**** Supplied material

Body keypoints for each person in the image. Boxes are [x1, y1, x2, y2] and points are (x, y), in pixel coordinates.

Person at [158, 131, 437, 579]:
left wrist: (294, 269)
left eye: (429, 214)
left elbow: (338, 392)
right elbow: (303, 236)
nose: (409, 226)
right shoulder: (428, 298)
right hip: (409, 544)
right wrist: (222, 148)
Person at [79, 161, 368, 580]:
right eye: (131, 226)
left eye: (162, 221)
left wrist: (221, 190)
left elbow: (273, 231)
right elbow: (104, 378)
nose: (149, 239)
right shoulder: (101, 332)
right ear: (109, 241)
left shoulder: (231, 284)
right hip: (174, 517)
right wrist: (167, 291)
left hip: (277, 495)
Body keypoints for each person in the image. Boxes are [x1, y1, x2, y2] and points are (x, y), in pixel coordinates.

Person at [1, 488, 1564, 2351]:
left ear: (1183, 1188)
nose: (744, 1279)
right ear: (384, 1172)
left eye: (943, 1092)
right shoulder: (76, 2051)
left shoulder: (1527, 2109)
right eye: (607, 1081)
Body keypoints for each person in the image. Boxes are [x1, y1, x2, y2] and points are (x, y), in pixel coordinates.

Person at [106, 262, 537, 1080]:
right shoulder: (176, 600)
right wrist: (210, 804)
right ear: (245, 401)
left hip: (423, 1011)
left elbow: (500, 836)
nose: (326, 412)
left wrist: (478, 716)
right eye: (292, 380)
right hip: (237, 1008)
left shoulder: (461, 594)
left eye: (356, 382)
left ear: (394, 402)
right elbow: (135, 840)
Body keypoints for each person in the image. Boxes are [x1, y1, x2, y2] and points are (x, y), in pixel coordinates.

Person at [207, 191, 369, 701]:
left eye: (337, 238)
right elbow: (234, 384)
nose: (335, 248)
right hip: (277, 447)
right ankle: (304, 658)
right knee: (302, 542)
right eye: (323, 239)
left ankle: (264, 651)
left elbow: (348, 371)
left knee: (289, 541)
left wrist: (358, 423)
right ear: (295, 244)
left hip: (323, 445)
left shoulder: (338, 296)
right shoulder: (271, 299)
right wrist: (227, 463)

********

**The problem:**
Only the lines above starting at the line that holds "left elbow: (273, 231)" and ending at the line that holds "left hip: (277, 495)" are to be repeated, exactly and in full.

**Solution for this problem:**
left elbow: (273, 231)
right elbow: (104, 378)
nose: (149, 239)
right shoulder: (101, 332)
right ear: (109, 241)
left shoulder: (231, 284)
right hip: (174, 517)
right wrist: (167, 291)
left hip: (277, 495)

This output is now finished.